Entre los errores más funestos cometidos por la carismática primera ministra de Israel figuró el haberse fiado del general Zeira –para quien no existía riesgo de un ataque por parte de Egipto y Siria– y haber hecho caso omiso de las advertencias precisas, formuladas por el general Zvi Samir, jefe del Mosad, el servicio de espionaje exterior. Un desacierto que guarda similitudes con el de Netanyahu: a principios de septiembre se negó a recibir al jefe de Estado Mayor de las Fuerzas Armadas, el general Herzl Haleví.
Este último, al comprobar que la autoridad militar no le hacía caso, aprovechó un discurso pronunciado el 11 de septiembre en el transcurso de una ceremonia castrense para responder en modo a la vez sibilino y firme: «Debemos estar mejor preparados que nunca para un conflicto de alta intensidad que podría estallar pronto en varios frentes». Netanyahu replicó por medio de ministros de la derecha religiosa que emprendieron una gira por platós televisivos y estudios radiofónicos para acusar al general Haleví de «querer sembrar el pánico en la población». Ahora, empieza igualmente a hacer mella el tuit publicado el pasado domingo por un antiguo primer ministro, Yair Lapid, que dijo haber avisado a Netanyahu el 20 de septiembre de la inminencia de un ataque.

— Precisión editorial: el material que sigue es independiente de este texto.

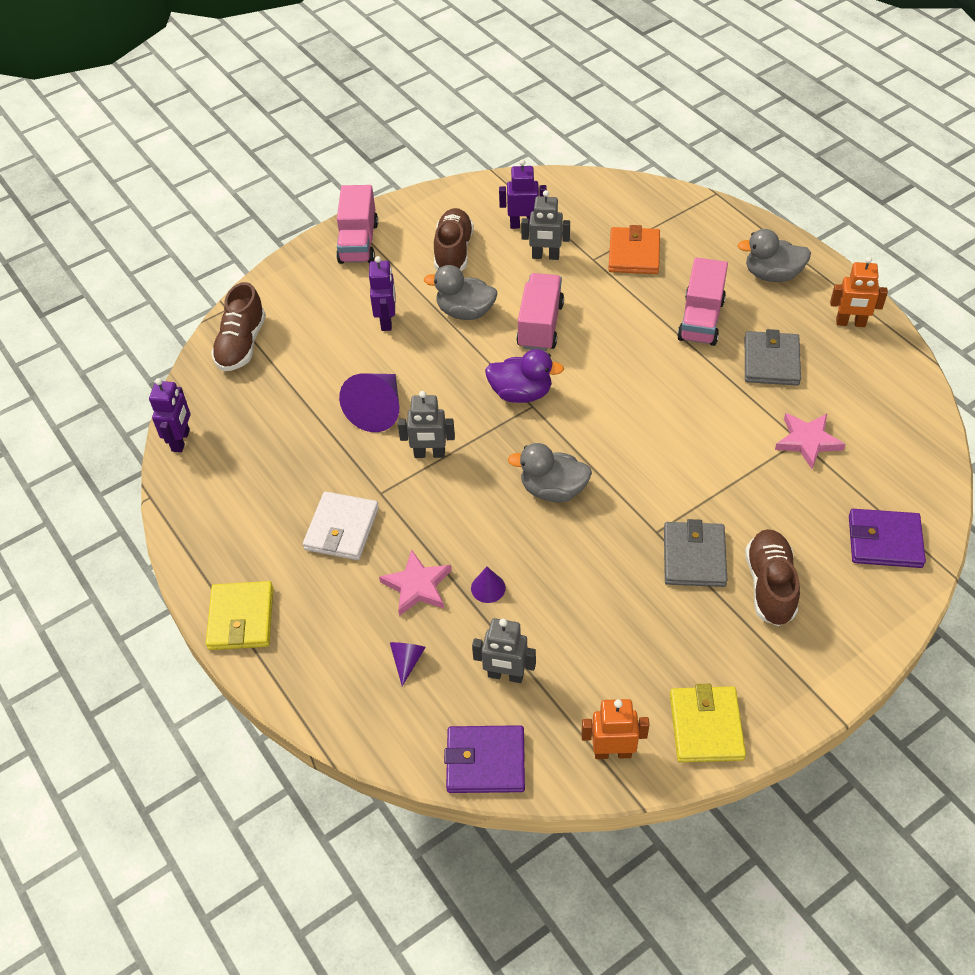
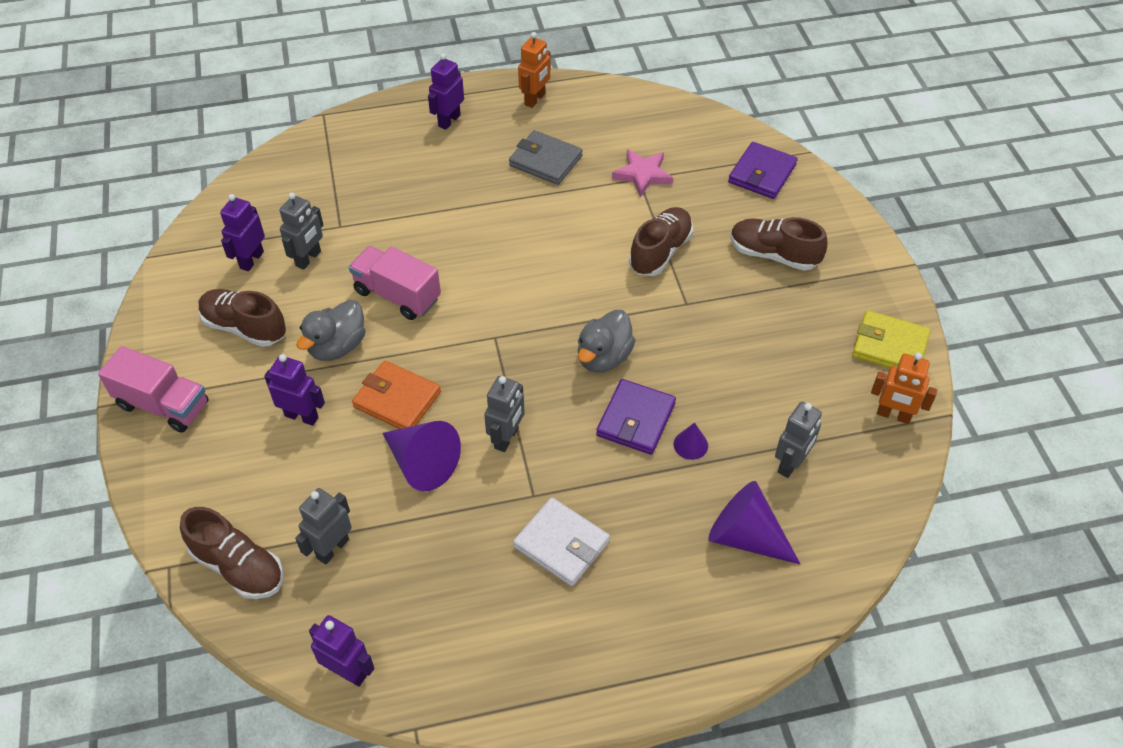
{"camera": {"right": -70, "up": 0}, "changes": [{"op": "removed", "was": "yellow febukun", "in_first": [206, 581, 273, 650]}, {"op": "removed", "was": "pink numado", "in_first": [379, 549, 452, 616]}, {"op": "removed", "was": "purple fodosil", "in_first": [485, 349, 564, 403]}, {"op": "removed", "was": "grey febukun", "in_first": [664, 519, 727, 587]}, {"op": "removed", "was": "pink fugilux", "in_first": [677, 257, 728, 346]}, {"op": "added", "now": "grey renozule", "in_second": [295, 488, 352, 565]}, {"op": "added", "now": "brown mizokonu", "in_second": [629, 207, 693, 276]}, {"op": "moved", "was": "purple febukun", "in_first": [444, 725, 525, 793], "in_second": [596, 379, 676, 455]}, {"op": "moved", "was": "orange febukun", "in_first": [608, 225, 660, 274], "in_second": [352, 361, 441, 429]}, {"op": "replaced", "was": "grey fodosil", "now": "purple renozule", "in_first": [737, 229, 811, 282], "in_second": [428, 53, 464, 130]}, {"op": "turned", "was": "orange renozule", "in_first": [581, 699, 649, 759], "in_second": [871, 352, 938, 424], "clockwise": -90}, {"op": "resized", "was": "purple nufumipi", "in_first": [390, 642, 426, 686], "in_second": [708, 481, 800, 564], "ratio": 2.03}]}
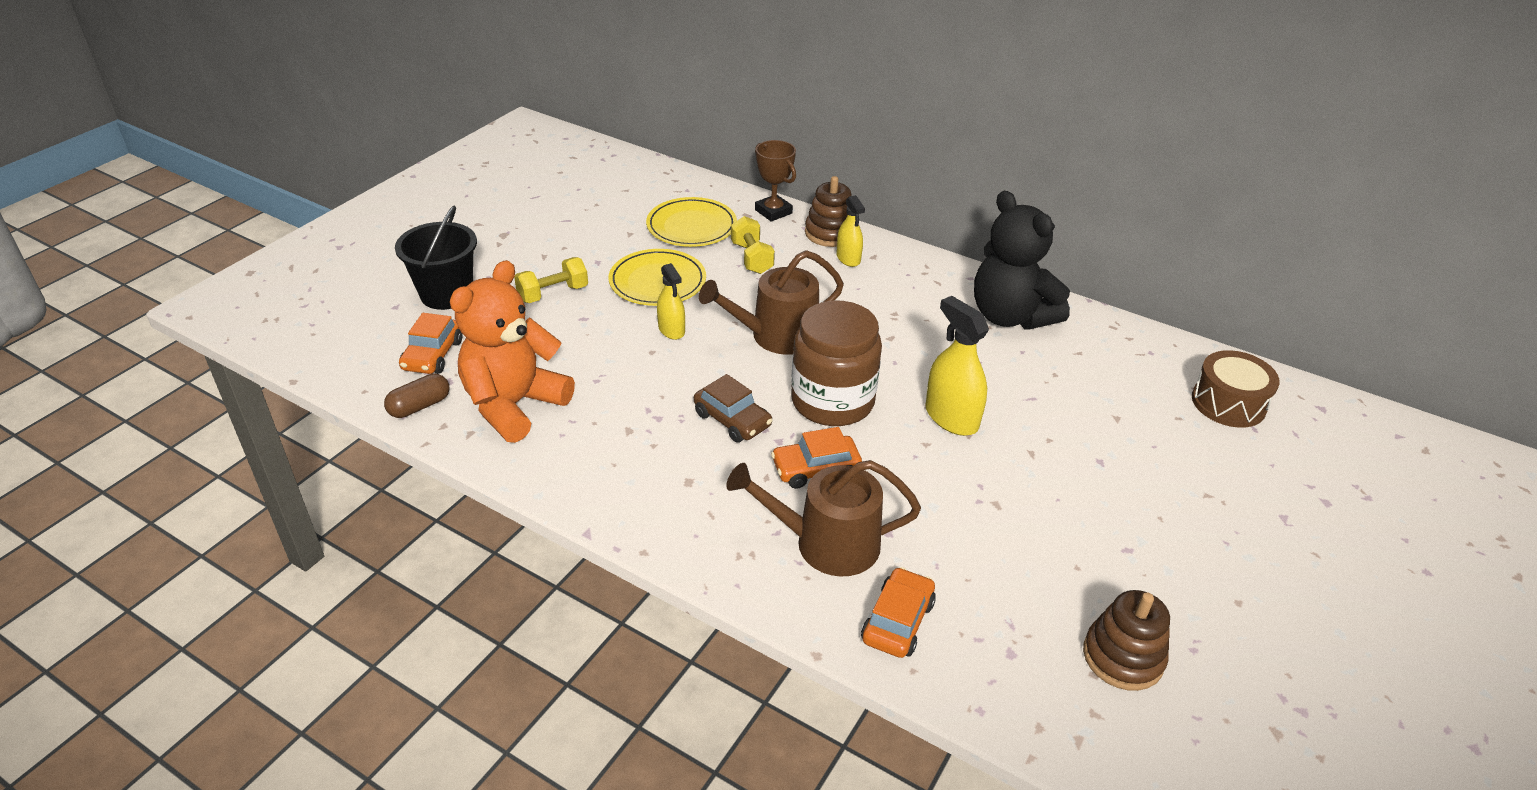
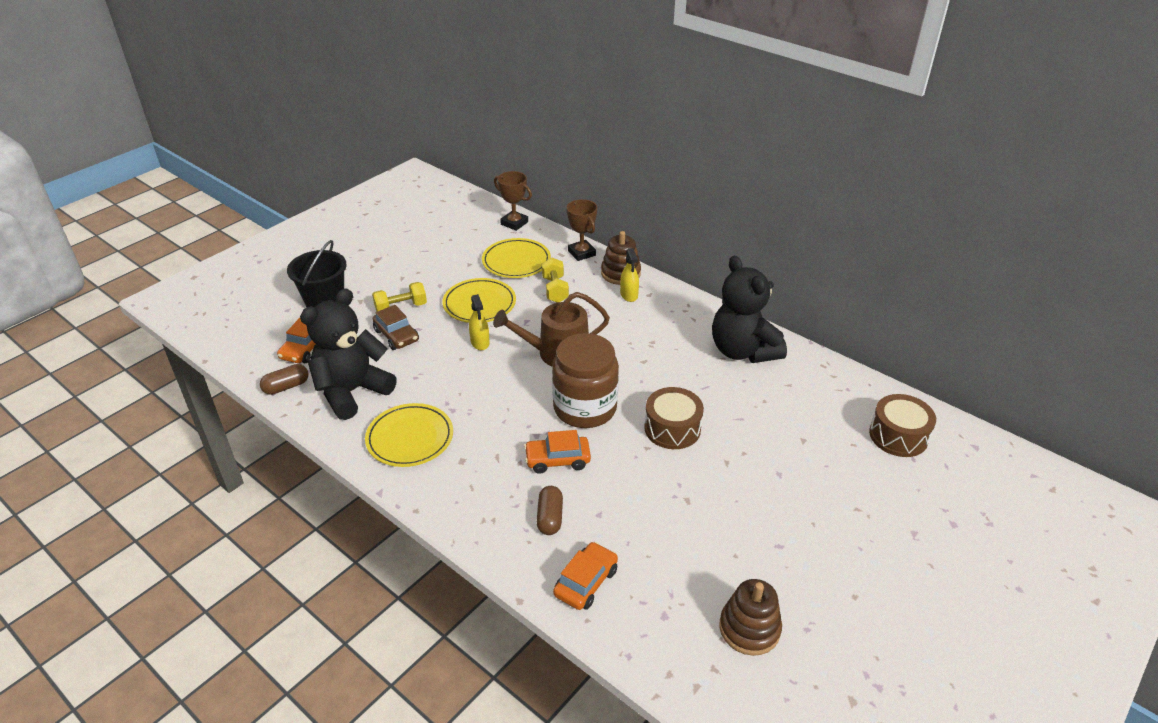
{"camera": {"right": 10, "up": 0}, "changes": [{"op": "added", "now": "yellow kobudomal", "in_second": [365, 403, 453, 467]}, {"op": "added", "now": "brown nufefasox", "in_second": [494, 171, 532, 231]}, {"op": "moved", "was": "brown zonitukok", "in_first": [694, 374, 772, 443], "in_second": [373, 305, 419, 350]}, {"op": "replaced", "was": "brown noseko", "now": "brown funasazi", "in_first": [726, 460, 921, 577], "in_second": [537, 486, 563, 535]}, {"op": "replaced", "was": "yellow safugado", "now": "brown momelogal", "in_first": [925, 296, 989, 436], "in_second": [644, 387, 704, 449]}, {"op": "recoloured", "was": "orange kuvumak", "now": "black kuvumak", "in_first": [450, 260, 575, 443], "in_second": [300, 288, 397, 420]}]}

Tampoco fue escuchado: desde hace ya algunos meses, quien más ha ejercido el cargo de primer ministro de Israel a lo largo de su historia –16 años acumulados en tres periodos distintos– se escuchaba, sobre todo a sí mismo. Lo demuestra la persistente negativa de Netanyahu –imputado en tres sumarios distintos por corrupción– a dialogar con los cientos de miles de manifestantes que se han manifestado, semana tras semana, en contra de su controvertida reforma judicial, desatando una inusitada crispación social en Israel.
Cerrazón, y grave error político, asimismo, al apostar arriesgada y rotundamente –aunque no era el único entre la élite israelí– por una estrategia de seguridad basada en la creencia –hecha pedazos desde el 7 de octubre– de que Hamás, «amenaza contenida», nunca atacaría a Israel en su territorio. Para impedirlo, Netanyahu impulsó un sofisticado sistema de protección de la frontera con Gaza, que contenía incluso componentes digitales. El objetivo era poder trasladar soldados desde Gaza hacia Cisjordania.
Mas al alba del fatídico siete de octubre, los terroristas de Hamás empezaron desactivar los sensores electrónicos y demás dispositivos de detección a lo largo de toda la valla de seguridad, cuya ubicación conocían perfectamente. En principio, estaban diseñados para interceptar intrusiones desde el suelo o incluso bajo tierra a través de túneles. Lo mismo hicieron con los sistemas de tiro automáticos o teledirigidos instalados a lo largo de los 60 kilómetros de muro de protección.
Varios altos cargos israelíes, entre ellos el general Haleví y Ronen Bar, jefe del Shinbet, el servicio de espionaje interior, han admitido sus errores por no haber sabido anticipar adecuadamente los ataques del 7 de octubre. El primer ministro, no. Ésta y otras muestras de cerrazón se le han vuelto en contra. Puede que con carácter irreversible, si bien aún no ha llegado el momento de depurar responsabilidades.
Como escribe Avi Shlaim en El muro de hierro, «el mandato de Golda Meir estuvo marcado por el obstinado rechazo a replantear las relaciones con el mundo árabe. Ella no tenía ninguna empatía con ellos, ni los entendía, ni tenía fe en la posibilidad de una coexistencia pacífica. Esto llevó a una visión simplista del mundo en que Israel no podía hacerlo mal y los árabes no podían hacerlo bien». Concluye quien es uno de los historiadores israelíes más influyentes: Meir «representó, más que ningún otro dirigente israelí, la mentalidad de asedio, la noción de que Israel tenía que parapetarse tras un muro de hierro, la visión fatalista de que Israel habría de vivir para siempre con la espada». Demasiados parecidos con su lejano sucesor en el cargo.